> _PROBLEM DESCRIPTION_
Scan the material below for the word "Fotos", then copy every line in which it appears.

> _INPUT DATA_
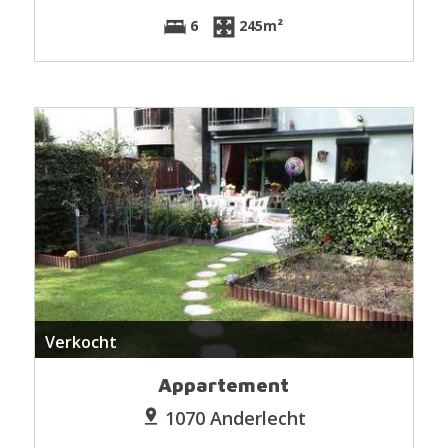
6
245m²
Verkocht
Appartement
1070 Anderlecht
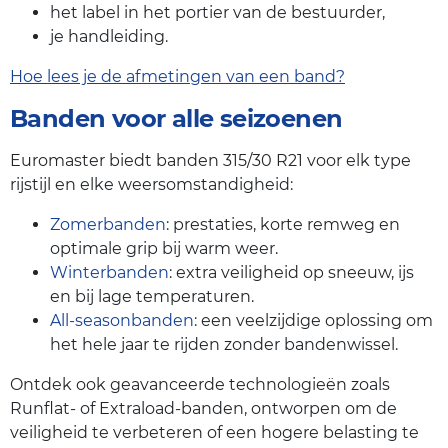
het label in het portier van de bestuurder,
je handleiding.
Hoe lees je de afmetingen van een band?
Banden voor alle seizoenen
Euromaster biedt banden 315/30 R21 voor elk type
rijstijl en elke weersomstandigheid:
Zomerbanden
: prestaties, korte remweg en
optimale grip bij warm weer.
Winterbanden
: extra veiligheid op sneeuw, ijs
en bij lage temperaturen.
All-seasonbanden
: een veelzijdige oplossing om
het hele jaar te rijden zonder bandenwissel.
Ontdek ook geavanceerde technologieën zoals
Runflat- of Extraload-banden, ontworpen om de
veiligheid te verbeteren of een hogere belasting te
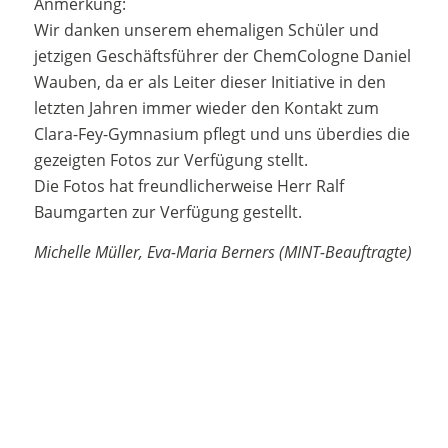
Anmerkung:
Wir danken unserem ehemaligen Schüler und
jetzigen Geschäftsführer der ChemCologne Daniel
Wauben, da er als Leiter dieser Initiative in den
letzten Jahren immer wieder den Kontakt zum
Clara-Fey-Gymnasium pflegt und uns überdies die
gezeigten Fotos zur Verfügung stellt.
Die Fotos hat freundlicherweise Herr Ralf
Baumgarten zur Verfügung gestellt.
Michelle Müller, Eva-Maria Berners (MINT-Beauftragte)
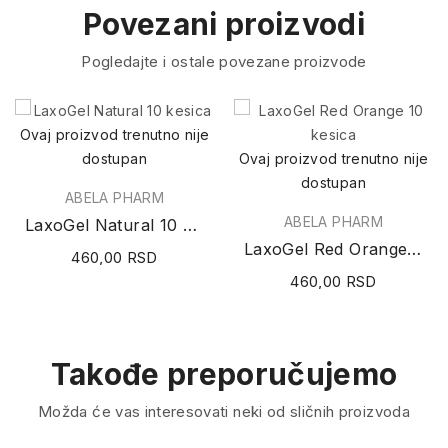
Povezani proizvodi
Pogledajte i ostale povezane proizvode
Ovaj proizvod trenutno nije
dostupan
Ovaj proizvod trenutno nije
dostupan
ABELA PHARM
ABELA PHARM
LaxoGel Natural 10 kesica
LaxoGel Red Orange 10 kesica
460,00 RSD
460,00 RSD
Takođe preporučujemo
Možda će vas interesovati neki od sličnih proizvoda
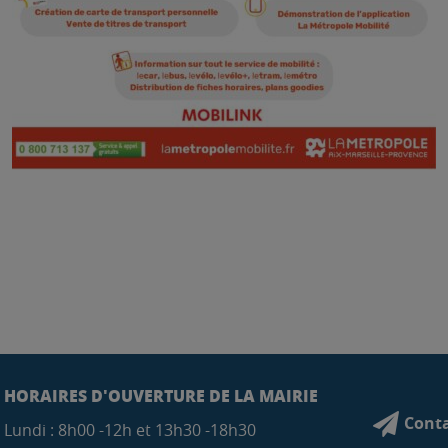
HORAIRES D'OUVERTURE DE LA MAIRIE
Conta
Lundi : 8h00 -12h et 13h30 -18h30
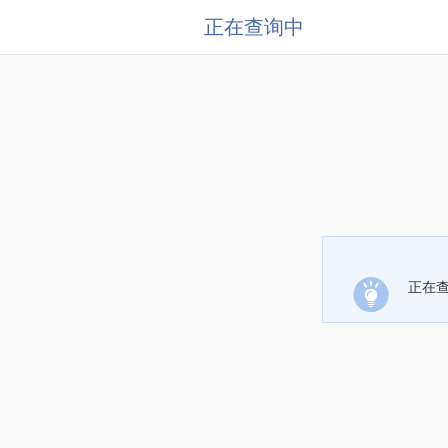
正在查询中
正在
--
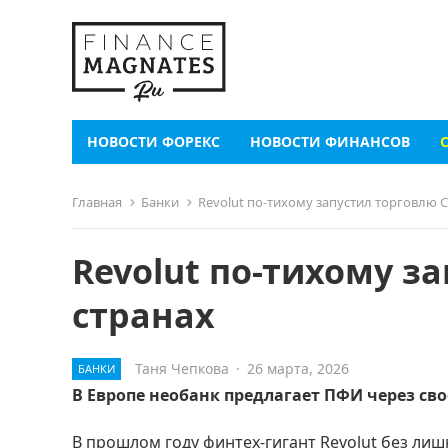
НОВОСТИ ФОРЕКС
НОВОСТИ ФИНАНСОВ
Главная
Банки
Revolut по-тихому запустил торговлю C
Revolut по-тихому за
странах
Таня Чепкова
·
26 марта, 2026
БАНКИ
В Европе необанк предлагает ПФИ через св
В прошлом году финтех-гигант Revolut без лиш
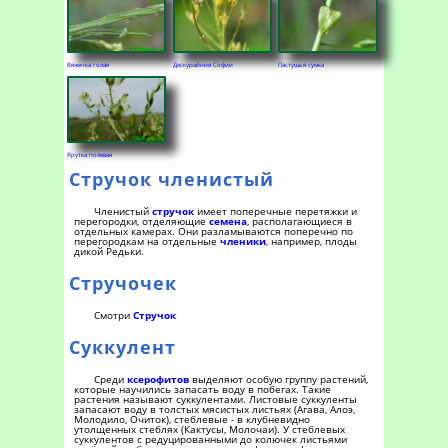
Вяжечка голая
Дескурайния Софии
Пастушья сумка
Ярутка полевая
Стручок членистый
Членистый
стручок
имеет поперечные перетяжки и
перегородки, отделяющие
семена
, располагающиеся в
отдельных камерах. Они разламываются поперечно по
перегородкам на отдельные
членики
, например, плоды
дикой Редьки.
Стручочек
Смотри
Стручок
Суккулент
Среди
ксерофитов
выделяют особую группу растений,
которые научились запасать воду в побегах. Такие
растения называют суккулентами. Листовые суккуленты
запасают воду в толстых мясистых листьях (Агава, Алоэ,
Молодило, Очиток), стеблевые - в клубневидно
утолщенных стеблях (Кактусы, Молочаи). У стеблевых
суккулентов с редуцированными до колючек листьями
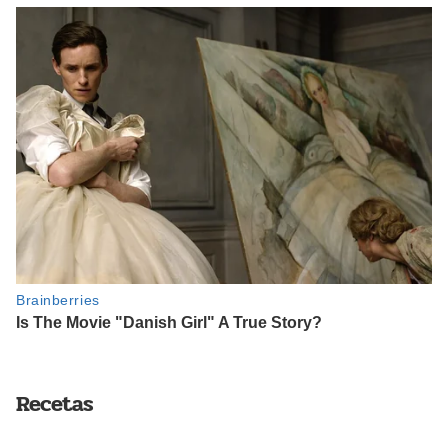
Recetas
--
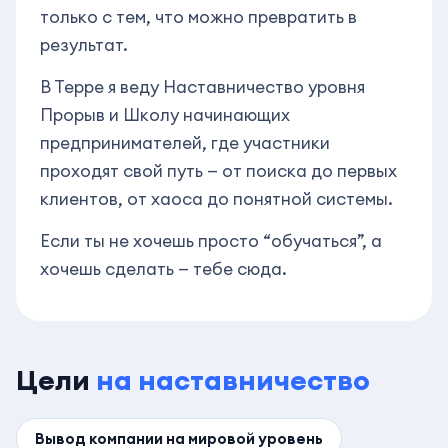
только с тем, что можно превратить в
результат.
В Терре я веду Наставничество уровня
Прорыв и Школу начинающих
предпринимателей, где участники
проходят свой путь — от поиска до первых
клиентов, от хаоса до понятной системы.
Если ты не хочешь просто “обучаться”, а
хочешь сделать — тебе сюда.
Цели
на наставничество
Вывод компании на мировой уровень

> _WRITTEN RESPONSE_
gezeigten Fotos zur Verfügung stellt.
Die Fotos hat freundlicherweise Herr Ralf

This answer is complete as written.